§ **WORK REQUIRED**
Copy each line below word for word and drop every image.

(Electronic design files)
************

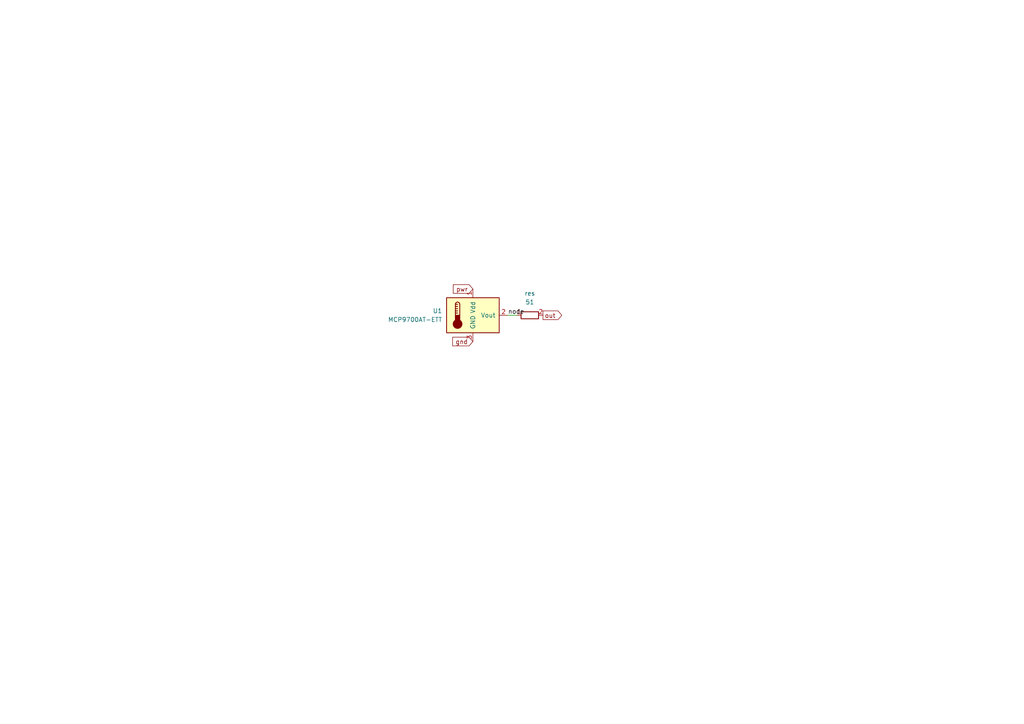
<source format=kicad_sch>
(kicad_sch (version 20211123) (generator eeschema)

  (uuid b55f6c44-5d5d-4524-bb86-893662f64598)

  (paper "A4")

  (title_block
    (title "Simple Circuit")
    (date "2022-08-02")
    (rev "v01")
  )

  


  (wire (pts (xy 149.86 91.44) (xy 147.32 91.44))
    (stroke (width 0) (type default) (color 0 0 0 0))
    (uuid 519efa24-e1af-4e32-bfdb-27c146255084)
  )

  (label "node" (at 147.32 91.44 0)
    (effects (font (size 1.27 1.27)) (justify left bottom))
    (uuid 10fb6741-2c83-4f64-a42e-ca4db6665db8)
  )

  (global_label "out" (shape output) (at 157.48 91.44 0) (fields_autoplaced)
    (effects (font (size 1.27 1.27)) (justify left))
    (uuid 2c78f81a-74ed-432f-b398-47e40771c6aa)
    (property "Intersheet References" "${INTERSHEET_REFS}" (id 0) (at 162.9169 91.3606 0)
      (effects (font (size 1.27 1.27)) (justify left) hide)
    )
  )
  (global_label "gnd" (shape input) (at 137.16 99.06 180) (fields_autoplaced)
    (effects (font (size 1.27 1.27)) (justify right))
    (uuid 537b4bde-f0ec-4866-aa12-3bd6321bcbbe)
    (property "Intersheet References" "${INTERSHEET_REFS}" (id 0) (at 131.2998 98.9806 0)
      (effects (font (size 1.27 1.27)) (justify right) hide)
    )
  )
  (global_label "pwr" (shape input) (at 137.16 83.82 180) (fields_autoplaced)
    (effects (font (size 1.27 1.27)) (justify right))
    (uuid c73e9be2-06c5-4b0b-b088-a8a9b493fd00)
    (property "Intersheet References" "${INTERSHEET_REFS}" (id 0) (at 131.4812 83.7406 0)
      (effects (font (size 1.27 1.27)) (justify right) hide)
    )
  )

  (symbol (lib_id "Sensor_Temperature:MCP9700AT-ETT") (at 137.16 91.44 0) (unit 1)
    (in_bom yes) (on_board yes) (fields_autoplaced)
    (uuid 4c761edd-ab2d-4b19-9b61-34987e818418)
    (property "Reference" "U1" (id 0) (at 128.27 90.1699 0)
      (effects (font (size 1.27 1.27)) (justify right))
    )
    (property "Value" "MCP9700AT-ETT" (id 1) (at 128.27 92.7099 0)
      (effects (font (size 1.27 1.27)) (justify right))
    )
    (property "Footprint" "Package_TO_SOT_SMD:SOT-23" (id 2) (at 137.16 101.6 0)
      (effects (font (size 1.27 1.27)) hide)
    )
    (property "Datasheet" "http://ww1.microchip.com/downloads/en/DeviceDoc/21942e.pdf" (id 3) (at 133.35 85.09 0)
      (effects (font (size 1.27 1.27)) hide)
    )
    (property "JLCPCB Part #" "C127949" (id 5) (at 137.16 91.44 0)
      (effects (font (size 1.27 1.27)) hide)
    )
    (property "edg_blackbox_handler" "" (id 4) (at 137.16 91.44 0)
      (effects (font (size 1.27 1.27)) hide)
    )
    (pin "1" (uuid 85a63f52-cb96-47de-84fb-1423402bc02a))
    (pin "2" (uuid f849b72d-c446-4632-a087-a914c7c6c7ea))
    (pin "3" (uuid a7eb3d66-75bb-4f67-bc91-5fdf47b525f3))
  )

  (symbol (lib_id "Device:R") (at 153.67 91.44 90) (unit 1)
    (in_bom yes) (on_board yes) (fields_autoplaced)
    (uuid 83f6ca75-8fba-4023-b08a-d07466a66a0d)
    (property "Reference" "res" (id 0) (at 153.67 85.09 90))
    (property "Value" "51" (id 1) (at 153.67 87.63 90))
    (property "Footprint" "" (id 2) (at 153.67 93.218 90)
      (effects (font (size 1.27 1.27)) hide)
    )
    (property "Datasheet" "~" (id 3) (at 153.67 91.44 0)
      (effects (font (size 1.27 1.27)) hide)
    )
    (pin "1" (uuid 96e3268b-47ac-4069-a5a0-a0a303603211))
    (pin "2" (uuid ab1ea30b-b698-469d-b95f-f115b64d6f04))
  )

  (sheet_instances
    (path "/" (page "1"))
  )

  (symbol_instances
    (path "/4c761edd-ab2d-4b19-9b61-34987e818418"
      (reference "U1") (unit 1) (value "MCP9700AT-ETT") (footprint "Package_TO_SOT_SMD:SOT-23")
    )
    (path "/83f6ca75-8fba-4023-b08a-d07466a66a0d"
      (reference "res") (unit 1) (value "51") (footprint "")
    )
  )
)

</source>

************

§ **TASK OUTPUT**
<source format=kicad_sch>
(kicad_sch (version 20211123) (generator eeschema)

  (uuid b55f6c44-5d5d-4524-bb86-893662f64598)

  (paper "A4")

  (title_block
    (title "Simple Circuit")
    (date "2022-08-02")
    (rev "v01")
  )

  


  (wire (pts (xy 149.86 91.44) (xy 147.32 91.44))
    (stroke (width 0) (type default) (color 0 0 0 0))
    (uuid 519efa24-e1af-4e32-bfdb-27c146255084)
  )

  (label "node" (at 147.32 91.44 0)
    (effects (font (size 1.27 1.27)) (justify left bottom))
    (uuid 10fb6741-2c83-4f64-a42e-ca4db6665db8)
  )

  (global_label "out" (shape output) (at 157.48 91.44 0) (fields_autoplaced)
    (effects (font (size 1.27 1.27)) (justify left))
    (uuid 2c78f81a-74ed-432f-b398-47e40771c6aa)
    (property "Intersheet References" "${INTERSHEET_REFS}" (id 0) (at 162.9169 91.3606 0)
      (effects (font (size 1.27 1.27)) (justify left) hide)
    )
  )
  (global_label "gnd" (shape input) (at 137.16 99.06 180) (fields_autoplaced)
    (effects (font (size 1.27 1.27)) (justify right))
    (uuid 537b4bde-f0ec-4866-aa12-3bd6321bcbbe)
    (property "Intersheet References" "${INTERSHEET_REFS}" (id 0) (at 131.2998 98.9806 0)
      (effects (font (size 1.27 1.27)) (justify right) hide)
    )
  )
  (global_label "pwr" (shape input) (at 137.16 83.82 180) (fields_autoplaced)
    (effects (font (size 1.27 1.27)) (justify right))
    (uuid c73e9be2-06c5-4b0b-b088-a8a9b493fd00)
    (property "Intersheet References" "${INTERSHEET_REFS}" (id 0) (at 131.4812 83.7406 0)
      (effects (font (size 1.27 1.27)) (justify right) hide)
    )
  )

  (symbol (lib_id "Sensor_Temperature:MCP9700AT-ETT") (at 137.16 91.44 0) (unit 1)
    (in_bom yes) (on_board yes) (fields_autoplaced)
    (uuid 4c761edd-ab2d-4b19-9b61-34987e818418)
    (property "Reference" "U1" (id 0) (at 128.27 90.1699 0)
      (effects (font (size 1.27 1.27)) (justify right))
    )
    (property "Value" "MCP9700AT-ETT" (id 1) (at 128.27 92.7099 0)
      (effects (font (size 1.27 1.27)) (justify right))
    )
    (property "Footprint" "Package_TO_SOT_SMD:SOT-23" (id 2) (at 137.16 101.6 0)
      (effects (font (size 1.27 1.27)) hide)
    )
    (property "Datasheet" "http://ww1.microchip.com/downloads/en/DeviceDoc/21942e.pdf" (id 3) (at 133.35 85.09 0)
      (effects (font (size 1.27 1.27)) hide)
    )
    (property "JLCPCB Part #" "C127949" (id 5) (at 137.16 91.44 0)
      (effects (font (size 1.27 1.27)) hide)
    )
    (property "edg_blackbox_handler" "" (id 4) (at 137.16 91.44 0)
      (effects (font (size 1.27 1.27)) hide)
    )
    (pin "1" (uuid 85a63f52-cb96-47de-84fb-1423402bc02a))
    (pin "2" (uuid f849b72d-c446-4632-a087-a914c7c6c7ea))
    (pin "3" (uuid a7eb3d66-75bb-4f67-bc91-5fdf47b525f3))
  )

  (symbol (lib_id "Device:R") (at 153.67 91.44 90) (unit 1)
    (in_bom yes) (on_board yes) (fields_autoplaced)
    (uuid 83f6ca75-8fba-4023-b08a-d07466a66a0d)
    (property "Reference" "res" (id 0) (at 153.67 85.09 90))
    (property "Value" "51" (id 1) (at 153.67 87.63 90))
    (property "Footprint" "" (id 2) (at 153.67 93.218 90)
      (effects (font (size 1.27 1.27)) hide)
    )
    (property "Datasheet" "~" (id 3) (at 153.67 91.44 0)
      (effects (font (size 1.27 1.27)) hide)
    )
    (pin "1" (uuid 96e3268b-47ac-4069-a5a0-a0a303603211))
    (pin "2" (uuid ab1ea30b-b698-469d-b95f-f115b64d6f04))
  )

  (sheet_instances
    (path "/" (page "1"))
  )

  (symbol_instances
    (path "/4c761edd-ab2d-4b19-9b61-34987e818418"
      (reference "U1") (unit 1) (value "MCP9700AT-ETT") (footprint "Package_TO_SOT_SMD:SOT-23")
    )
    (path "/83f6ca75-8fba-4023-b08a-d07466a66a0d"
      (reference "res") (unit 1) (value "51") (footprint "")
    )
  )
)

</source>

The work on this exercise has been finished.